Michael M Thomas replies:

Mr. Richardson reverses the arithmetic, which makes his argument disingenuous, to put it kindly.

To continue my example, Uncle Sam has two options: (a) to borrow $75,000 and repay it with interest over thirty years; (b) to take the $75,000 immediately by raising taxes. The “public choice,” as I believe it is called, is obvious. Borrowing extracts $7,900 in debt service annually from the taxpayers, several present and future generations of them. Pay-as-we-go extracts nearly ten times that sum over one or two years from people who are voting now. Both are paid in real money, but everyone knows that money paid ten years from now by today’s voters’ children seems to belong to a lower order of reality than money paid today by those voters themselves.

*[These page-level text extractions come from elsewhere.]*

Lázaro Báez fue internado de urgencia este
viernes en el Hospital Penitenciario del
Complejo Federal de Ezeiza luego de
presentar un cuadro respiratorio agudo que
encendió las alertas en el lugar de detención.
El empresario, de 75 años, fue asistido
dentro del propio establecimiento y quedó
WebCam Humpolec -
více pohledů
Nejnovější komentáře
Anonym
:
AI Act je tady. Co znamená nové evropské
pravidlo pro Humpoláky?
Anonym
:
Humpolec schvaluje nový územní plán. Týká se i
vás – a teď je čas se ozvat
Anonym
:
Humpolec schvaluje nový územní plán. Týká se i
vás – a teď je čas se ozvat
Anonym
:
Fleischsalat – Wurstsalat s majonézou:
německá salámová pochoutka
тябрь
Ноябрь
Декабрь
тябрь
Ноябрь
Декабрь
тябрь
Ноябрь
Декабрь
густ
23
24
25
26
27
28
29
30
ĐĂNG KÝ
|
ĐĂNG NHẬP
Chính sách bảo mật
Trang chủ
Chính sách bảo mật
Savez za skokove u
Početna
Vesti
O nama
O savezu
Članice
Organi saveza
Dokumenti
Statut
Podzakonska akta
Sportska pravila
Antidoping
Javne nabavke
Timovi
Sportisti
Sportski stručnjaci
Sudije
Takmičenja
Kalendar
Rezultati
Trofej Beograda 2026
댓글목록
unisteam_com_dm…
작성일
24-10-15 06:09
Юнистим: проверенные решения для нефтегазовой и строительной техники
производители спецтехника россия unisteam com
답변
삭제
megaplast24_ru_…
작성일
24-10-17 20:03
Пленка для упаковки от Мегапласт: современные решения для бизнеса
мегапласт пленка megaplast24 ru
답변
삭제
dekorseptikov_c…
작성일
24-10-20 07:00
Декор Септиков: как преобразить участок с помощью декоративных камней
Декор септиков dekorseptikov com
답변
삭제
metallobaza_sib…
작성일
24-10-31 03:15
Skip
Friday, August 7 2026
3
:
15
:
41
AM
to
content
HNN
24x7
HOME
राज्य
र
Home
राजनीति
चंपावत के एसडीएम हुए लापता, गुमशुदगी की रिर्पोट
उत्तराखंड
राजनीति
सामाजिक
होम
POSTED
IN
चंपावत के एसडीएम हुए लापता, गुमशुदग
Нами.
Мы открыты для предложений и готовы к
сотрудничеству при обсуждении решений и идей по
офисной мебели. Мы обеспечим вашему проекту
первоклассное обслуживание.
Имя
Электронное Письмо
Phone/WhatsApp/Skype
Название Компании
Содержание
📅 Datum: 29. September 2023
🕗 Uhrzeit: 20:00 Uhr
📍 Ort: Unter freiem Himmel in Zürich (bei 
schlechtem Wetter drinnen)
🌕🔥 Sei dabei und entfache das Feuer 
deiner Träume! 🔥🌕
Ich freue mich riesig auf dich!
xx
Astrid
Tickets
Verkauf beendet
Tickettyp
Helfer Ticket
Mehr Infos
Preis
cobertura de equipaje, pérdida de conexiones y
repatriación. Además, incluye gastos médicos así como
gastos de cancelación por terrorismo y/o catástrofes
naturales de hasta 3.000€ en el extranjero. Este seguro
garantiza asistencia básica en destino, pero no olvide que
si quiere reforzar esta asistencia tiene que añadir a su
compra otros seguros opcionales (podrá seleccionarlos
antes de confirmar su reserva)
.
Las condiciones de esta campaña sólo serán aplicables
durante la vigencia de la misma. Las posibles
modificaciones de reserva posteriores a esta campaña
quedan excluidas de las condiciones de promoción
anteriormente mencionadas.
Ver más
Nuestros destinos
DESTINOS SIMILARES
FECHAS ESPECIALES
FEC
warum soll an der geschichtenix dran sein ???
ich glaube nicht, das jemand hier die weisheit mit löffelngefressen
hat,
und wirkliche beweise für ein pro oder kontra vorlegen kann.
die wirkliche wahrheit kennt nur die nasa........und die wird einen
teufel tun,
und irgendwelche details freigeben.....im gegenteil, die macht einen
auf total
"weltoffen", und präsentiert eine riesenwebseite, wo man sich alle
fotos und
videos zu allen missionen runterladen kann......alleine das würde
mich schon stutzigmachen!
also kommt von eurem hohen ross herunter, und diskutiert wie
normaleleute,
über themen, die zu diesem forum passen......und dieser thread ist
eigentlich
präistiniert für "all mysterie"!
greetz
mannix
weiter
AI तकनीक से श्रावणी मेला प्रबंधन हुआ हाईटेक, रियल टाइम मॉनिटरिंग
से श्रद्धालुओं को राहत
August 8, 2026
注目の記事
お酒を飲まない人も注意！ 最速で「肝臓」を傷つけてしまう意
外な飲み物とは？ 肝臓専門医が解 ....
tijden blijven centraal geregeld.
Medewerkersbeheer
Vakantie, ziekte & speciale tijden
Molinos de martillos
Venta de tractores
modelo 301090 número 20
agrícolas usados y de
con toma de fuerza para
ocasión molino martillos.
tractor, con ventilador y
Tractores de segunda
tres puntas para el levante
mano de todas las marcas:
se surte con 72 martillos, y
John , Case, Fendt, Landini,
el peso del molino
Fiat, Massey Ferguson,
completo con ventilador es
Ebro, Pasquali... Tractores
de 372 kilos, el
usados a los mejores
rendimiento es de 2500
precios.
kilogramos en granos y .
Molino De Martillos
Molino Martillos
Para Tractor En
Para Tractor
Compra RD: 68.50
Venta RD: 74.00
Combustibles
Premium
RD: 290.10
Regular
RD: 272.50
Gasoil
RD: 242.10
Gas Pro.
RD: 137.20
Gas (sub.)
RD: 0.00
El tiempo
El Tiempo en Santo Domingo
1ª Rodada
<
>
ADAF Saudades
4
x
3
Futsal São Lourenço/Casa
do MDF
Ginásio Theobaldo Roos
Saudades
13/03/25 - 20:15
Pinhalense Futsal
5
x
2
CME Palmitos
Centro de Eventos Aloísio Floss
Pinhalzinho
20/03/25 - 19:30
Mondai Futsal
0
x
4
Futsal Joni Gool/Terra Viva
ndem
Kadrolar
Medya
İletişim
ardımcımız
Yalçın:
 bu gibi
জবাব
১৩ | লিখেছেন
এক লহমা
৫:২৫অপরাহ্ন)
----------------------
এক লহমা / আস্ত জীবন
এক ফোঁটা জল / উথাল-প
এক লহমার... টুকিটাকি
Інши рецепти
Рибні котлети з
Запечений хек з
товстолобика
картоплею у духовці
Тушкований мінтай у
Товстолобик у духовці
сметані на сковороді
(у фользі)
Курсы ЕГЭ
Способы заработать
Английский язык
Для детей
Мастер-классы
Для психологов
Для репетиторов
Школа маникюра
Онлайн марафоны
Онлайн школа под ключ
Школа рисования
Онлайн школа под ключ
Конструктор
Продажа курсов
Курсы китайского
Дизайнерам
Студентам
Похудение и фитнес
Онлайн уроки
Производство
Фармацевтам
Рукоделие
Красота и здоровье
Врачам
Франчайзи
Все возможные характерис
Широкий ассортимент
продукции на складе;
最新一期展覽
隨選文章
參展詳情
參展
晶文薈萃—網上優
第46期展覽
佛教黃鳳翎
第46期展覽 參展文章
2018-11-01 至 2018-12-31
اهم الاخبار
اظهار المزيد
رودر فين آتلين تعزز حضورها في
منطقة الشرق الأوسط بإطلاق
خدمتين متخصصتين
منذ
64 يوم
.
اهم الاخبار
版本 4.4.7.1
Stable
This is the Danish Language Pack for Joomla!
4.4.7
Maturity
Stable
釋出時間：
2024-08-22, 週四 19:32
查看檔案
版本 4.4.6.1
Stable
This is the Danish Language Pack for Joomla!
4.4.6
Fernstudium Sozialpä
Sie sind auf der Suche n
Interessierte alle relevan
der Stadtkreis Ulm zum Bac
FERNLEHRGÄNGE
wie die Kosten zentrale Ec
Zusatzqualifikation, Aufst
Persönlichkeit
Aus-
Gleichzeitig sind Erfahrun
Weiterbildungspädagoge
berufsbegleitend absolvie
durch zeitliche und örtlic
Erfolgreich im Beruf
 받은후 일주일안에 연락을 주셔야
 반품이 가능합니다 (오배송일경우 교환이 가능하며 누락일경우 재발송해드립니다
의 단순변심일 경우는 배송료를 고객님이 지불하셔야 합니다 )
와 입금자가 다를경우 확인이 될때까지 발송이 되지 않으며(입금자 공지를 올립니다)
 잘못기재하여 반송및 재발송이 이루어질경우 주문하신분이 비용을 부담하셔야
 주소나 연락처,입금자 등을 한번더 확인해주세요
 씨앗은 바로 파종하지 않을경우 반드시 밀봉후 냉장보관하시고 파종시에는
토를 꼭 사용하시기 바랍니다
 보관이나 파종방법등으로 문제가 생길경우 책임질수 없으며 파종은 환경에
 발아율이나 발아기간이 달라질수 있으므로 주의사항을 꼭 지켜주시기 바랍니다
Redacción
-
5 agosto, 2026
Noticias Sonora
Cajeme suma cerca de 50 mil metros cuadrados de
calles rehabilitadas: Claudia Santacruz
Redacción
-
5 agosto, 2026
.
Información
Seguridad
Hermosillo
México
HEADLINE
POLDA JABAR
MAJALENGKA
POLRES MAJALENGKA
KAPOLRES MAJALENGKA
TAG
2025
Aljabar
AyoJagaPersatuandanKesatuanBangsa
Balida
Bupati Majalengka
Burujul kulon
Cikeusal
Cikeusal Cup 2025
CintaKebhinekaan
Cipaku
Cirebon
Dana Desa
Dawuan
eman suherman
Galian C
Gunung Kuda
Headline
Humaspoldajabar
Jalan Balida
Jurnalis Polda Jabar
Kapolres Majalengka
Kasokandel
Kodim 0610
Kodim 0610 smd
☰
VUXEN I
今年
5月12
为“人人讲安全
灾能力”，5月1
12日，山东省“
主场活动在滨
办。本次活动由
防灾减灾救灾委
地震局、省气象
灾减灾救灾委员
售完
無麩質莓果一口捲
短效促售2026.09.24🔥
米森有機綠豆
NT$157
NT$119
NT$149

As for the “net dollar” argument, which holds that money lost in the S&L mess ended up elsewhere in the economy, this misses the point quite as much as the intermittently popular theory that deficits don’t matter. The hard economic truth about any financial shortfall is to be found in how and at what cost that shortfall is eventually financed, not in the event itself.

Mr. Coates will understand that I felt it important to put across the key conceptual points of the S&L crisis, and therefore perforce left the odd “t” and “i” uncrossed and undotted to avoid overcomplication—as in the matter of defining limits on insured deposits in any one institution. As a practical matter, investors with more than $100,000 to play with spread the money arond. This did not happen, incidentally, with deposits in commercial banks, as certain depositors in Freedom National Bank have discovered to their cost and chagrin.

With regard to the larger issue of deposit insurance, let me say simply taht I am in broad agreement with Mr. Coates. My own preference would be to introduce, over time, a system whereby banks and other institutions would offer depositors a “menu” of insurance choices: (1)federal deposit insurance; (2)private deposit insurance; (3)no deposit insurance. Federally insured accounts would pay no interest. Privately insured and uninsured accounts would pay interest at rates determined by the market. It would be up to each depositor to decide for himself between risk and reward. Such a system would leave room for money funds to continue effective intermediation within the saving process. A certain percentage of federally insured deposits might also be set aside for small-business loans to be made by depositary institutions directly, which would effectively eliminate the inefficient, often corrupt Small Business Administration.

  1. 1

    See 12 USC § 1813(m); 12 CFR § 330.2.

  2. 2

    See FAIC Sec. v. United States, 753 F.2d 352,361 (DC Circuit 1985).